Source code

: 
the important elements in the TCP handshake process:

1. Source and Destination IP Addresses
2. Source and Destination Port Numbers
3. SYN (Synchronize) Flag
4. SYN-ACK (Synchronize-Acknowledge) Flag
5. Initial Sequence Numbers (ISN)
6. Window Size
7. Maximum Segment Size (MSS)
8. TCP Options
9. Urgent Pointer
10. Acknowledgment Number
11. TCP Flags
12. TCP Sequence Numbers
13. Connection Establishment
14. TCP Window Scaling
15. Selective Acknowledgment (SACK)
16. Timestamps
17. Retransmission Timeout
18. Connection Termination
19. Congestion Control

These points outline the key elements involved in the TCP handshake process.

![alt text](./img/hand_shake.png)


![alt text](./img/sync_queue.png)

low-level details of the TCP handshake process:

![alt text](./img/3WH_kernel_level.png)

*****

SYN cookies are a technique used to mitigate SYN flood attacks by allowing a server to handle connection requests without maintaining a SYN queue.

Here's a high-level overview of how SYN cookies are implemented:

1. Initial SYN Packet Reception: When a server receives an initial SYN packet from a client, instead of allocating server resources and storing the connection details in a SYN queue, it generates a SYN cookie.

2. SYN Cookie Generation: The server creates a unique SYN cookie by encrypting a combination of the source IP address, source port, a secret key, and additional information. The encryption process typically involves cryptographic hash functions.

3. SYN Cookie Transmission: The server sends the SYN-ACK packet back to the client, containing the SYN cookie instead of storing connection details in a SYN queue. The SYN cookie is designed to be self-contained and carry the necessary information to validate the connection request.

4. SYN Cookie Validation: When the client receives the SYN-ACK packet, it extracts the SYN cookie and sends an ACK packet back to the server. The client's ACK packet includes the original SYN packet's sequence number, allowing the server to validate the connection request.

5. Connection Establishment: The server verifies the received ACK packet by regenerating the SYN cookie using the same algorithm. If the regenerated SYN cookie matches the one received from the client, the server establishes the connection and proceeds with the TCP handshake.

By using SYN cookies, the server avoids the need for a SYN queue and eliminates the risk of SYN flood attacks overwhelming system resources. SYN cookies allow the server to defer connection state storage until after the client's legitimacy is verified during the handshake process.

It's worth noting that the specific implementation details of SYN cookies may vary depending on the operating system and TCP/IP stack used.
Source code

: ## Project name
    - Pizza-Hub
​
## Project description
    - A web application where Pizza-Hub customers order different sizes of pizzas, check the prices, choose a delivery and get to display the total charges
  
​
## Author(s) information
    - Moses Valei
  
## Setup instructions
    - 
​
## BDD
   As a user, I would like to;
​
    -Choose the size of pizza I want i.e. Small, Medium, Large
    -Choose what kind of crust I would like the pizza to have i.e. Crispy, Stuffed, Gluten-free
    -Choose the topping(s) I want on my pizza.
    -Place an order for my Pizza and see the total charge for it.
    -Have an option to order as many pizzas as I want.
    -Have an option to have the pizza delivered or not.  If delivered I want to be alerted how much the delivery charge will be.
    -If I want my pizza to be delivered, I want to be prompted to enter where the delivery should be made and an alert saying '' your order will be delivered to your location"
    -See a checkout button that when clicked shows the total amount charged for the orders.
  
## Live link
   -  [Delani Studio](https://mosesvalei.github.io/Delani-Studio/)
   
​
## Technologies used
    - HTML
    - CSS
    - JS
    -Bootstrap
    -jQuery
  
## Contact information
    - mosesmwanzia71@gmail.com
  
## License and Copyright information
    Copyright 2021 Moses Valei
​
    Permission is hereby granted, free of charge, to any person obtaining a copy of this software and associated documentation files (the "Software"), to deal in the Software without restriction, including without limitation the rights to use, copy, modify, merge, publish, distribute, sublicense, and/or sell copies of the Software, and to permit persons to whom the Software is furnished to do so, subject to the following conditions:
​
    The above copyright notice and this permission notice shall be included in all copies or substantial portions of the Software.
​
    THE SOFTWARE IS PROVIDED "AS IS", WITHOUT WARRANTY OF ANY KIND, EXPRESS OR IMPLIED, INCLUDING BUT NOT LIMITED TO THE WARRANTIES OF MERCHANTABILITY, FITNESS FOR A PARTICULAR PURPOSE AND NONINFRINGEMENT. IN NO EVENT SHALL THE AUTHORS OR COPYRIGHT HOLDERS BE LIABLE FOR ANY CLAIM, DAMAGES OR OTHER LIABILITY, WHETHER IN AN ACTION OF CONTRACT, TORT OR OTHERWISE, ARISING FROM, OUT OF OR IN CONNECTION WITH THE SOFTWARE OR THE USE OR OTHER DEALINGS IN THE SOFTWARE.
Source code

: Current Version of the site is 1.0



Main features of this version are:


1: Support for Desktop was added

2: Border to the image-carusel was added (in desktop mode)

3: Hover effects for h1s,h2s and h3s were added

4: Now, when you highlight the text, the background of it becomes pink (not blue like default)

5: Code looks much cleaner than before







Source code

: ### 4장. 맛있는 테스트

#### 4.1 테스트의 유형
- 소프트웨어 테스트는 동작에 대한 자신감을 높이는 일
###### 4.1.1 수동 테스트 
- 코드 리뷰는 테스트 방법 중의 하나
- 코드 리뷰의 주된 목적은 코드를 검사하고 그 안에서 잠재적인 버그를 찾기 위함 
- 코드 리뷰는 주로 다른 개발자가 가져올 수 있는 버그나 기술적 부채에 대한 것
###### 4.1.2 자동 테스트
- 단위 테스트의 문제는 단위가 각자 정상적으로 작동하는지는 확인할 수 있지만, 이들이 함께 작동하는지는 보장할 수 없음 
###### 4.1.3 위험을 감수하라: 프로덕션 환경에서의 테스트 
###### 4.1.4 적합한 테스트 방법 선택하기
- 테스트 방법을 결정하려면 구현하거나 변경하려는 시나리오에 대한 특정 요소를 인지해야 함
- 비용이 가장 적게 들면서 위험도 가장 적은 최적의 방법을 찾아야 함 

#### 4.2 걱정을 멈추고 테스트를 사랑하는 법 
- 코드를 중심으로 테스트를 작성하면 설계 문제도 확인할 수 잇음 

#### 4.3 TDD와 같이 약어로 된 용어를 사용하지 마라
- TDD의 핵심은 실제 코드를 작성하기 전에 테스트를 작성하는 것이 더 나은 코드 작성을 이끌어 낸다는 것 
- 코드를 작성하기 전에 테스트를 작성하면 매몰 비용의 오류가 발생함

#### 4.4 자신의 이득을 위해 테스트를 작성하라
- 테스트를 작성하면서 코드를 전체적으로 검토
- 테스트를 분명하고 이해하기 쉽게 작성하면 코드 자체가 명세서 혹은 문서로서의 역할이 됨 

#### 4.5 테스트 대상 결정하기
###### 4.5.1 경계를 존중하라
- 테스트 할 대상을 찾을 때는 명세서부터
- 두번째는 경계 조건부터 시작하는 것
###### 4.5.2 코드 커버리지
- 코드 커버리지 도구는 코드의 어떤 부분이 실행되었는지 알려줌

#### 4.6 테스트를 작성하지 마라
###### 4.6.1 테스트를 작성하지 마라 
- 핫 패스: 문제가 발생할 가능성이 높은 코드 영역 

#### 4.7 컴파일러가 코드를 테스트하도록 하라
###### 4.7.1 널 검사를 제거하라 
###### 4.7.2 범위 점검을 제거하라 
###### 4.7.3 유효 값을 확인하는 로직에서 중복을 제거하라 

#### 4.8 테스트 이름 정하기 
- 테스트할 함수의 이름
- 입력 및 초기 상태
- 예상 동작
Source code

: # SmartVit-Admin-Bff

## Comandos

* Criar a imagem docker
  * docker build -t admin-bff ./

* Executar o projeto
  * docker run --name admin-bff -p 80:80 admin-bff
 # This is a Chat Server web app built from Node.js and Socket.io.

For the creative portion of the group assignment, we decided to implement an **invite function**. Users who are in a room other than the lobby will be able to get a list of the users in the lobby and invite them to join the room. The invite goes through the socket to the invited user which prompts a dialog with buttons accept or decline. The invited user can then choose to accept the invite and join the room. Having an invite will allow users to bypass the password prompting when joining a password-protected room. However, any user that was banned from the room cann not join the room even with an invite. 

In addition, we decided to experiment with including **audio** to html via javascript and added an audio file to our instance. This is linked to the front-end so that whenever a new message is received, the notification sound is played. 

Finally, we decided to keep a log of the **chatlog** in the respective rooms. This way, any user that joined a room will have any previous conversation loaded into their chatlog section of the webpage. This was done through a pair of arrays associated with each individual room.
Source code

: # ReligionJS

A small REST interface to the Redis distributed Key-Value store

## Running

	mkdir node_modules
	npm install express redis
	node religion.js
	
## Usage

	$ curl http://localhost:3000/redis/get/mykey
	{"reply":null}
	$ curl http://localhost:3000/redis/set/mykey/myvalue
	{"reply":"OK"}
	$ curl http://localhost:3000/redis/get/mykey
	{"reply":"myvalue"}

> [Work required]
Repeat the line that contains "###### 4.7.2 범위 점검을 제거하라", then every line after it until the records end, with nothing added.

> [Exercise solution]
###### 4.7.2 범위 점검을 제거하라 
###### 4.7.3 유효 값을 확인하는 로직에서 중복을 제거하라 

#### 4.8 테스트 이름 정하기 
- 테스트할 함수의 이름
- 입력 및 초기 상태
- 예상 동작
Source code

: # SmartVit-Admin-Bff

## Comandos

* Criar a imagem docker
  * docker build -t admin-bff ./

* Executar o projeto
  * docker run --name admin-bff -p 80:80 admin-bff
 # This is a Chat Server web app built from Node.js and Socket.io.

For the creative portion of the group assignment, we decided to implement an **invite function**. Users who are in a room other than the lobby will be able to get a list of the users in the lobby and invite them to join the room. The invite goes through the socket to the invited user which prompts a dialog with buttons accept or decline. The invited user can then choose to accept the invite and join the room. Having an invite will allow users to bypass the password prompting when joining a password-protected room. However, any user that was banned from the room cann not join the room even with an invite. 

In addition, we decided to experiment with including **audio** to html via javascript and added an audio file to our instance. This is linked to the front-end so that whenever a new message is received, the notification sound is played. 

Finally, we decided to keep a log of the **chatlog** in the respective rooms. This way, any user that joined a room will have any previous conversation loaded into their chatlog section of the webpage. This was done through a pair of arrays associated with each individual room.
Source code

: # ReligionJS

A small REST interface to the Redis distributed Key-Value store

## Running

	mkdir node_modules
	npm install express redis
	node religion.js
	
## Usage

	$ curl http://localhost:3000/redis/get/mykey
	{"reply":null}
	$ curl http://localhost:3000/redis/set/mykey/myvalue
	{"reply":"OK"}
	$ curl http://localhost:3000/redis/get/mykey
	{"reply":"myvalue"}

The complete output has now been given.